Côte d'Ivoire: la Justice des vainqueurs est sale pour les refondateurs du FPI

Laurent Gbagbo, ex-président de la Côte d'Ivoire.

Laurent Gbagbo, ex-président de la Côte d'Ivoire.. DR

Le 19/01/2018 à 18h10

Cascade de condamnations à des peines infamantes, justice des vainqueurs et sale temps pour les refondateurs du Front populaire ivoirien (FPI) de l'ancien président Laurent Gbagbo.

Un tribunal d’Abidjan a condamné à 20 ans de prison l’ancien président Laurent Gbagbo, son dernier premier Ministre et 2 ministres, à travers un verdict prononcé jeudi.

Laurent Gbagbo, le Pr Gilbert Aké N’Gbo, Désiré Dallo (ex ministre de l’économie et des finances) et Koné Katinan (ancien ministre du budget) ont été reconnus coupables «du braquage» de la Banque centrale des Etats de l’Afrique de l’ouest (BCEAO) pendant la grave crise politique et sécuritaire qui a suivi l’élection présidentielle de novembre/décembre 2010 dans le pays.

L’accusation reprochait à ces anciens hauts responsables des faits de caractère infamant et dégradant «vol en réunion par effraction portant sur des caves à la BCEAO et des numéraires, complicité de vol en réunion par effraction, destruction d’une installation appartenant à autrui, détournement de deniers publics», en vue d’obtenir des liquidités en pleine crise électorale.

Cet épisode renvoie à une décision de la BCEAO (dont le siège se trouve à Dakar) bloquant les avoirs de la Côte d’Ivoire sous le régime de Laurent Gbagbo, qui contrôlait alors la partie «utile» de la Côte d’Ivoire dans laquelle se trouve Abidjan, en pleine tourmente née de l’élection présidentielle de la fin de l’année 2010.

De manière concomitante à cette décision, une autre juridiction de la capitale économique ivoirienne condamne à 15 ans de réclusion, Moise Lida Kouassi, ex ministre de la défense sous le régime Gbagbo, pour une tentative de putsch perpétrée en décembre 2012.

Quelques jours auparavant, c’est le commandant Jean Noel Abehi, ex commandant de l’Escadron Blindé de la gendarmerie d’Agban (un camp d’Adjamé-un quartier populaire d’Abidjan), qui a écopé de 10 ans de prison pour la même tentative de coup d’état…..

Il y a quelques mois, l’ancienne première dame, Mme Simon Gbagbo, le général Dogbo Ble Bruno (ex commandant de la Garde Républicaine), le commandant Anselme Seka Yapo, dit Seka Seka, ex aide de camp de Mme Gbagbo, avaient tous subi le même sort dans une espèce de scenario préparé loin des débats du prétoire et des interrogatoires menés par les juges.

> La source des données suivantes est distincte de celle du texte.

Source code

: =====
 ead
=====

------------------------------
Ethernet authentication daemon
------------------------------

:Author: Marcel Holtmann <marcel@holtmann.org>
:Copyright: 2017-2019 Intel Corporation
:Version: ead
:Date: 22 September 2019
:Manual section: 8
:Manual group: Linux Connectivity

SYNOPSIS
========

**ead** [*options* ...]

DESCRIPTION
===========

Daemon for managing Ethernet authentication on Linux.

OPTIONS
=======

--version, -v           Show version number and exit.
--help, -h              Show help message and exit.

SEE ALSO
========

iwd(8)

Résultat des courses, une pluie de décisions privatives de liberté s’abat sur les refondateurs du Front populaire ivoirien (FPI), qui vivent ainsi un sale temps.

Loin de nous l’idée de penser que ces individus condamnés sont des enfants de cœur. Au cas où ils auraient été reconnus coupables de graves crimes, justice devrait se faire.

Cependant, au bord de la charmante lagune des pêcheurs Ebriés, dame justice envoie des signaux de plus en plus inquiétants et semble prendre une forme bancale.

Une justice à 2 vitesses, qui poursuit les crimes, parfois incontestables du camp Gbagbo, et ferme les yeux sur un crime collectif commis sur 60 gendarmes originaires du Sud, froidement massacrés à Bouaké au déclenchement de la rébellion.

Mais aussi des crimes commis dans le grand Ouest ivoirien, dans la foulée de l’avancée des forces favorables au pouvoir actuel, ….

Cette «justice des vainqueurs» renvoie une image hideuse d’un pays, considéré comme une référence dans plusieurs domaines en Afrique de l’Ouest.

Alors que pour une véritable réconciliation nationale, tous ces problèmes méritent un traitement judiciaire équitable, qui pourrait en cas de nécessité, déboucher sur une loi générale d’amnistie, adoptée comme mesure d’apaisement politique, et seule garantie de stabilité démocratique.